Segment Start: Records for processing
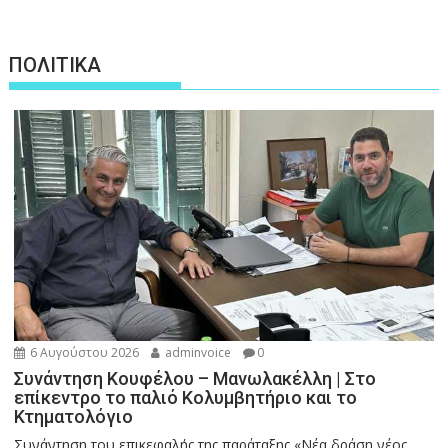
ΠΟΛΙΤΙΚΑ
6 Αυγούστου 2026
adminvoice
0
Συνάντηση Κουφέλου – Μανωλακέλλη | Στο
επίκεντρο το παλιό Κολυμβητήριο και το
Κτηματολόγιο
Συνάντηση του επικεφαλής της παράταξης «Νέα δράση νέος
Segment End: Records for processing
**Activity:** Reproduce the text of each entry with "Συνάντηση" swapped for "Σύσκεψη", changing nothing else and leaving out the pictures.

**Answer to this problem:**
ΠΟΛΙΤΙΚΑ
6 Αυγούστου 2026
adminvoice
0
Σύσκεψη Κουφέλου – Μανωλακέλλη | Στο
επίκεντρο το παλιό Κολυμβητήριο και το
Κτηματολόγιο
Σύσκεψη του επικεφαλής της παράταξης «Νέα δράση νέος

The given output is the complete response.